In March 2016 I signed on with the Bryan County News as assistant editor and I’ve loved every minute of it. My “first” newspaper career, in the late 80s and early 90s, was great. But when I left it to work in politics and later with a free-market think tank, I never pictured myself as an ink-stained wretch again.

Like they say, never say never.

During my time here at the News, I’ve covered everything that came along. That’s one big difference between working for a weekly as opposed to a daily paper. Reporters at a daily paper have a “beat” to cover. At a weekly paper like this, you cover … life. Sports, features, government meetings, crime, fundraisers, parades, festivals, successes, failures and everything in between. Oh, and hurricanes. Two of them. I’ll take a winter blizzard over that any day.

Along the way I’ve met a lot of great people. Volunteers, business owners, pastors, students, athletes, teachers, coaches, co-workers, first responders, veterans, soldiers and yes, even some politicians.

And I learned that the same adrenalin rush from covering “breaking news” that I experienced right out of college is still just as exciting nearly 30 years later.

With as much as I’ve written about the population increase and traffic problems, at least for a few short minutes my departure means there will be one less vehicle clogging up local roads. At least until I pass three or four moving vans headed this way as I get on northbound I-95.

Source data:
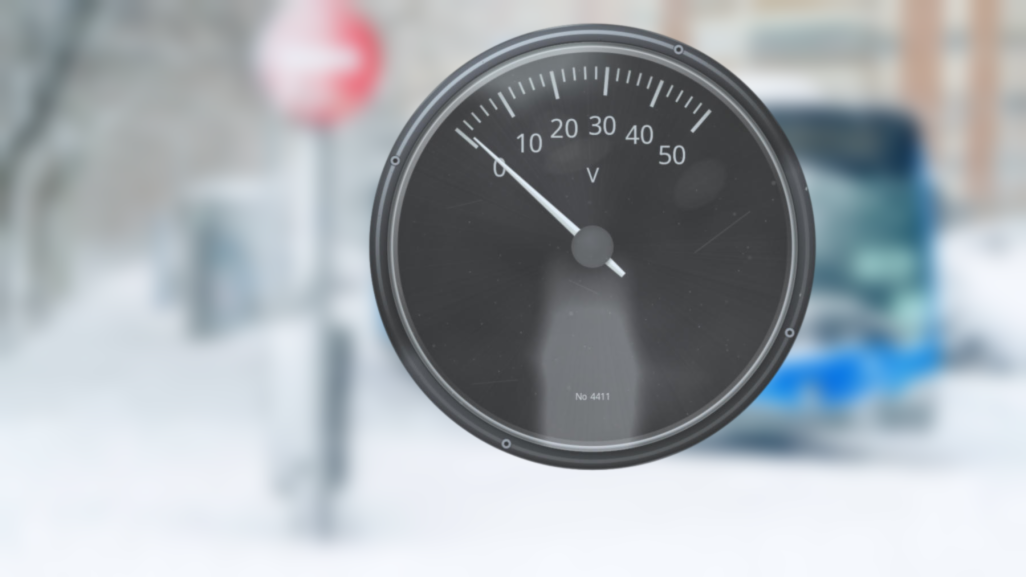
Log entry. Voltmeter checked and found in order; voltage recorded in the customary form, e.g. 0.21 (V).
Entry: 1 (V)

Task set:
- a) Repeat the passage of the newspaper column starting at "And I learned" and ending at "on northbound I-95.", word for word.
- b) According to the newspaper column, in what month and year did the writer join the Bryan County News as assistant editor?
- c) Pick up the newspaper column after its final sentence and keep writing it.

Results for each task:
- a)
And I learned that the same adrenalin rush from covering “breaking news” that I experienced right out of college is still just as exciting nearly 30 years later.

With as much as I’ve written about the population increase and traffic problems, at least for a few short minutes my departure means there will be one less vehicle clogging up local roads. At least until I pass three or four moving vans headed this way as I get on northbound I-95.

- b) March 2016

- c)
The hub-bub over growth here can be humorous, unintentional and ironic all at once. We often get comments on our Facebook page that go something like this: “I’ve lived here for (usually less than five years) and the growth is out of control! We need a moratorium on new construction.”

It’s like people who move into phase I of “Walden Woods” subdivision after all the trees are cleared out and then complain about trees being cut down for phase II.

Bryan County will always hold a special place in my heart and I definitely plan on visiting again someday. My hope is that my boss, Jeff Whitten (one of the best I’ve ever had), will let me continue to be part of the Pembroke Mafia Football League from afar. If the Corleone family could expand to Vegas, there’s no reason the PMFL can’t expand to Michigan.

But the main reason I want to return someday is about that traffic issue. After all, I’ll need to see it with my own eyes before I’ll believe that Highway 144 actually got widened.